We don’t know what the exact capacities are in part because they are dynamic.
People are the problem. Population control is the answer. The solutions have varying degrees of discomfort.
 
States like Montana have been begging for this most of my life. How much have they spent on tourism advertising? Hell, they created a state agency focused on growing it.
We are told constantly it’s the states most important industry.

Montana is for the wealthy to enjoy and for the locals to be thankful for the opportunity to cater to them in poverty wage service jobs in the summer and handouts in the off season.

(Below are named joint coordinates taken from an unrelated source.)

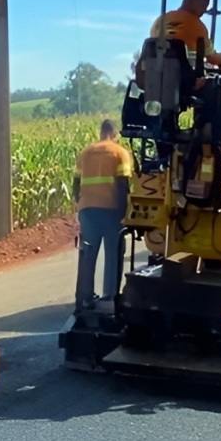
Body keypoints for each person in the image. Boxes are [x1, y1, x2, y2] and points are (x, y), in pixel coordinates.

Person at [72, 117, 133, 309]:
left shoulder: (86, 153)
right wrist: (125, 212)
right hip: (111, 209)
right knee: (113, 252)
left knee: (88, 253)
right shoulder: (119, 152)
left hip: (87, 210)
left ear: (101, 133)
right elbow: (123, 184)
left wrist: (80, 204)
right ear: (115, 134)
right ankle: (110, 296)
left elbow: (76, 184)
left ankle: (85, 297)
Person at [147, 0, 221, 67]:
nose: (204, 11)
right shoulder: (198, 27)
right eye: (203, 6)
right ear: (191, 1)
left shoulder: (160, 21)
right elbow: (212, 58)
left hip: (153, 73)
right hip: (182, 75)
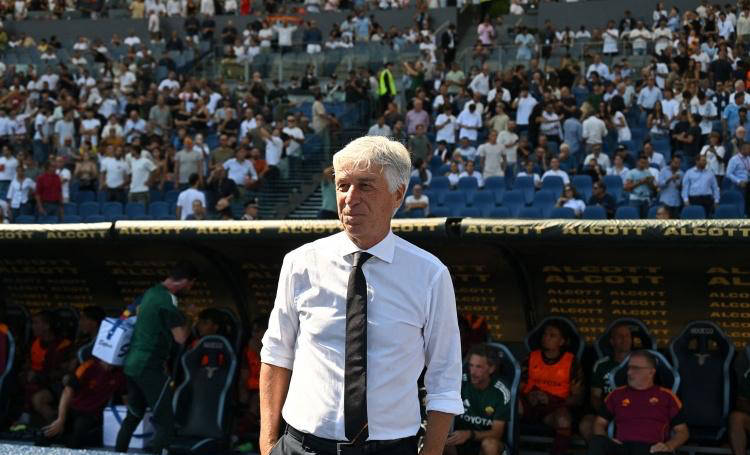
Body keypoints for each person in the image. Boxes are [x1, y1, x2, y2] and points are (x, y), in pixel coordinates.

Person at [259, 136, 462, 455]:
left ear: (398, 194)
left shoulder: (430, 275)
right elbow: (276, 354)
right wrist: (268, 445)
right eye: (343, 186)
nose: (350, 199)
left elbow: (444, 377)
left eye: (365, 186)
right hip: (301, 445)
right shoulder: (300, 263)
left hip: (390, 448)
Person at [115, 261, 199, 454]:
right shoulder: (168, 300)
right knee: (166, 422)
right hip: (149, 366)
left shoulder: (150, 293)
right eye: (191, 285)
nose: (190, 289)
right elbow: (181, 337)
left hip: (132, 364)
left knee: (134, 414)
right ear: (185, 281)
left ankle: (118, 452)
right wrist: (191, 317)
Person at [587, 350, 689, 455]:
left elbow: (683, 431)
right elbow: (599, 423)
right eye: (629, 368)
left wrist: (668, 446)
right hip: (622, 447)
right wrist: (607, 440)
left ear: (651, 372)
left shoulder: (667, 396)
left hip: (652, 449)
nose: (629, 372)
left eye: (635, 368)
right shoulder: (616, 394)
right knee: (597, 442)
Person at [520, 320, 583, 455]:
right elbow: (517, 387)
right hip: (529, 404)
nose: (546, 338)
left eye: (552, 335)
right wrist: (529, 395)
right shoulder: (531, 357)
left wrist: (551, 400)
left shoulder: (571, 362)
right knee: (511, 407)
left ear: (562, 341)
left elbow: (577, 398)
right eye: (545, 334)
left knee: (563, 420)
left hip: (553, 408)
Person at [37, 357, 126, 449]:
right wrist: (61, 419)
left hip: (91, 414)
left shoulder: (120, 374)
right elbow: (67, 391)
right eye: (106, 362)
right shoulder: (88, 366)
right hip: (72, 407)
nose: (108, 366)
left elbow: (125, 395)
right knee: (47, 433)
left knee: (76, 440)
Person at [444, 344, 510, 455]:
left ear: (491, 369)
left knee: (490, 445)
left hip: (485, 443)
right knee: (439, 441)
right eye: (471, 366)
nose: (473, 372)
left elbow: (497, 433)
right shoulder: (460, 383)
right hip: (459, 441)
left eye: (478, 367)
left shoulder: (500, 391)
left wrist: (469, 434)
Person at [579, 323, 633, 441]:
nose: (624, 339)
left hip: (633, 412)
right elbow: (595, 396)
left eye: (627, 336)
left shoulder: (640, 362)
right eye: (620, 336)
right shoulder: (602, 365)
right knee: (586, 425)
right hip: (606, 411)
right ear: (612, 341)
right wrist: (606, 413)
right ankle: (602, 449)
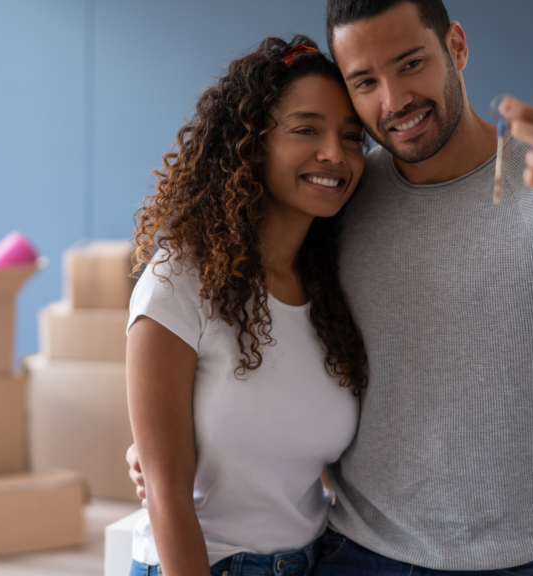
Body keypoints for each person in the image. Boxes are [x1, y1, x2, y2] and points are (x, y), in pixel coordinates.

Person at [129, 1, 533, 575]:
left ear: (457, 46)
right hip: (359, 556)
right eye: (365, 81)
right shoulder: (341, 195)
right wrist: (174, 448)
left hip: (521, 561)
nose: (393, 100)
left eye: (411, 63)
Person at [125, 36, 369, 576]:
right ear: (250, 143)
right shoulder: (178, 281)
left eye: (351, 137)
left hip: (314, 562)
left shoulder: (331, 291)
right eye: (306, 129)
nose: (334, 152)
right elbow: (166, 496)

I don’t know about other states but Montana can only blame itself. They’ve rolled out the red carpet for this.
 
I’m sure we’ll see some more competition on our public lands, but I’m not at all worried that they’ll be overrun by the crowd that has to be told not to pet the bison. 90% of these people are made for the city…they are more concerned about lack of wifi than hiking anywhere.
 
Rocky Mountain National Park is empty. Oh Bear Lake Rd, Trail Ridge Road, and the trail up Longs from the Rangers Station are busy, other trails much less so, and off trail below treeline you will see nobody. Campgrounds are full of course, they haven't built any new campgrounds in 30 years, that was intentional. Our Parks and campgrounds are full because that's how things were planned. Budgets have been cut forever and so the NPS just made themselves as little work as possible. All that's needed in 99% of instances is a place to park.

All of our public lands are managed so as to keep the public out. Nameless Range back on comment #11 had a great idea with the "suffering tax" forcing you to walk a ways to get to recreation land. Public lands managers don't want that either, they simply want less people, you can't suffer to hike a mile to get to public lands if there's nowhere to park. Park on county roads and get towed.